Another group consists of core supporters of Bernie Sanders, such as millennials, who are hostile to Clinton-style Democratic politics but certainly not conservative. Eventually, young Americans must reconcile themselves to the idea of a ruling class given that their expectations require the liberal administrative state, which in turn requires the existence of a ruling class. This was the incongruity of Sanders’ campaign: Opposition to the ruling class was the campaign’s motive force, but Sanders advocated more of what created the problem in the first place—more regulations, more bureaucracy, more redistribution of wealth.

Finally, there is a group of conservatives whom one might call “Garrisonian Republicans,” after the radical abolitionist leader. This group is dominated by public intellectuals and pundits such as George Will, Robert George, David French, Ross Douthat, Glenn Beck, Robert Kagan, Bret Stephens, and Max Boot, and conservative Christian leaders like John Piper, Russell Moore, Denny Burk, Owen Strachan, and Albert Mohler.

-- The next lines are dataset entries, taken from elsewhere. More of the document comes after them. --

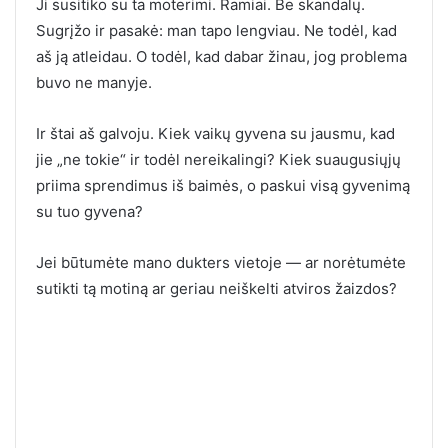
Ji susitiko su ta moterimi. Ramiai. Be skandalų.
Sugrįžo ir pasakė: man tapo lengviau. Ne todėl, kad
aš ją atleidau. O todėl, kad dabar žinau, jog problema
buvo ne manyje.
Ir štai aš galvoju. Kiek vaikų gyvena su jausmu, kad
jie „ne tokie“ ir todėl nereikalingi? Kiek suaugusiųjų
priima sprendimus iš baimės, o paskui visą gyvenimą
su tuo gyvena?
Jei būtumėte mano dukters vietoje — ar norėtumėte
sutikti tą motiną ar geriau neiškelti atviros žaizdos?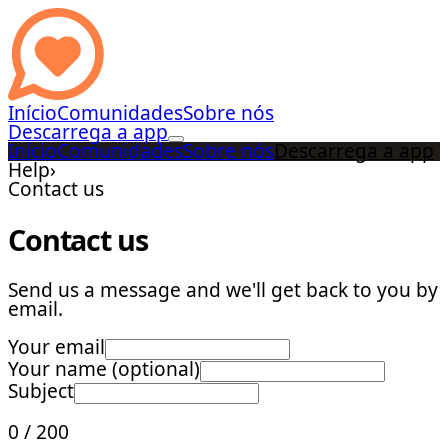
Início
Comunidades
Sobre nós
Descarrega a app
Início
Comunidades
Sobre nós
Descarrega a app
Help
›
Contact us
Contact us
Send us a message and we'll get back to you by
email.
Your email
Your name (optional)
Subject
0
/
200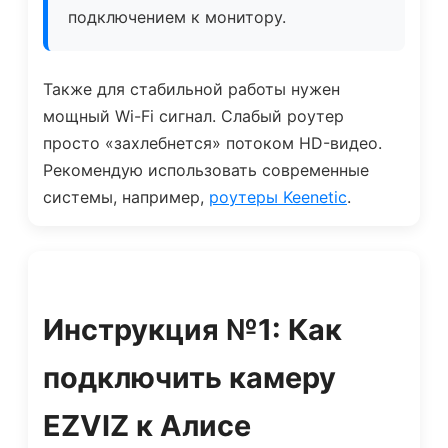
подключением к монитору.
Также для стабильной работы нужен
мощный Wi-Fi сигнал. Слабый роутер
просто «захлебнется» потоком HD-видео.
Рекомендую использовать современные
системы, например,
роутеры Keenetic
.
Инструкция №1: Как
подключить камеру
EZVIZ к Алисе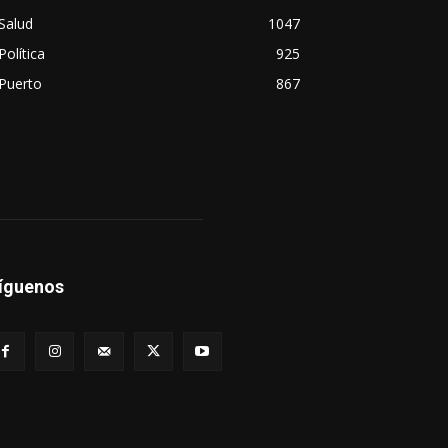
Salud
1047
Política
925
Puerto
867
íguenos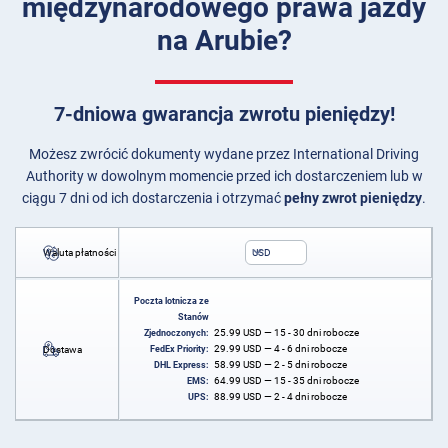
międzynarodowego prawa jazdy
na Arubie?
7-dniowa gwarancja zwrotu pieniędzy!
Możesz zwrócić dokumenty wydane przez International Driving
Authority w dowolnym momencie przed ich dostarczeniem lub w
ciągu 7 dni od ich dostarczenia i otrzymać
pełny zwrot pieniędzy
.
Waluta płatności
USD
Poczta lotnicza ze
Stanów
25.99
USD
— 15 - 30 dni robocze
Zjednoczonych:
29.99
USD
— 4 - 6 dni robocze
Dostawa
FedEx Priority:
58.99
USD
— 2 - 5 dni robocze
DHL Express:
64.99
USD
— 15 - 35 dni robocze
EMS:
88.99
USD
— 2 - 4 dni robocze
UPS: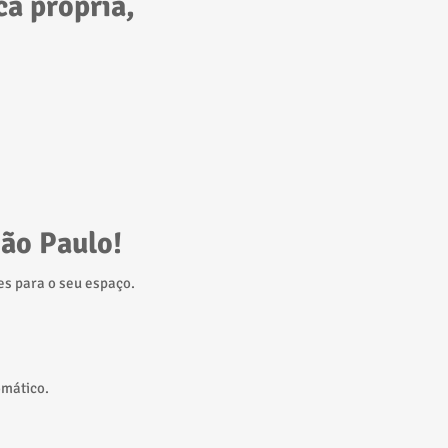
a própria,
ão Paulo!
s para o seu espaço.
omático.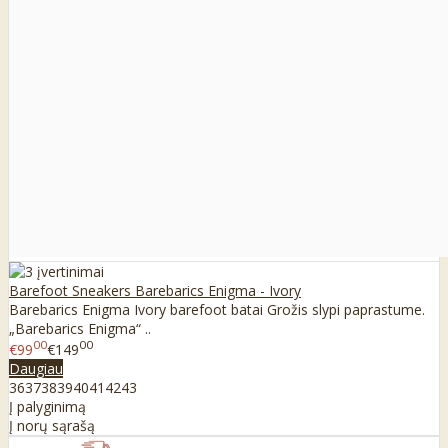
Barefoot Sneakers Barebarics Enigma - Ivory
Barebarics Enigma Ivory barefoot batai Grožis slypi paprastume.
„Barebarics Enigma“ ..
00
00
€99
€149
Daugiau
36
37
38
39
40
41
42
43
Į palyginimą
Į norų sąrašą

All were unable to bring themselves to support Trump, even as the lesser of two evils, citing his moral turpitude, his lack of conservative bona fides, or both. The alternative, Hillary Clinton, would have been unpalatable to these conservatives under any other circumstances. It will be most interesting to see how they reconcile themselves to Trump, even if only on an issue-by-issue basis. They will certainly find parts of Trump’s presidency appealing, such as his promise to roll back Obamacare or to appoint conservative justices.

Professor Milkis closes with an appeal to Americans to rediscover the “common ground” of the Declaration of Independence that unites us, and his point is well-taken. He refers to Abraham Lincoln’s First Inaugural Address and Gettysburg Address in making this appeal, but it would also be helpful to look to Lincoln’s House Divided Speech. In it Lincoln describes a nation, founded on a moral principle, which is driven to the brink of destruction because half of the country has abandoned that principle. Lincoln said that a situation in which half the nation believed in the principles of the Declaration and the other half rejected them could not persist indefinitely: “it must become all one thing or all the other.”

Today the common ground to which Milkis appeals is no common ground at all, because a significant portion of the country has rejected it. The liberal administrative state, and the principles of the Founding as expressed in the Declaration, are mutually exclusive and incompatible. Government of, by, and for the people cannot be reconciled with government by a ruling elite for the sake of themselves and their retainers.

Since the earliest beginnings of the administrative state, America has been a house divided. As a nation based on a moral principle, this situation cannot obtain forever.  Either the liberal administrative state will triumph and America will be fully converted to its principles, or we shall return to the principles of the American Founding. Election 2016 may turn out to have been a painful but necessary step in resolving the divided soul of the nation by making clear the issues that underlie the division.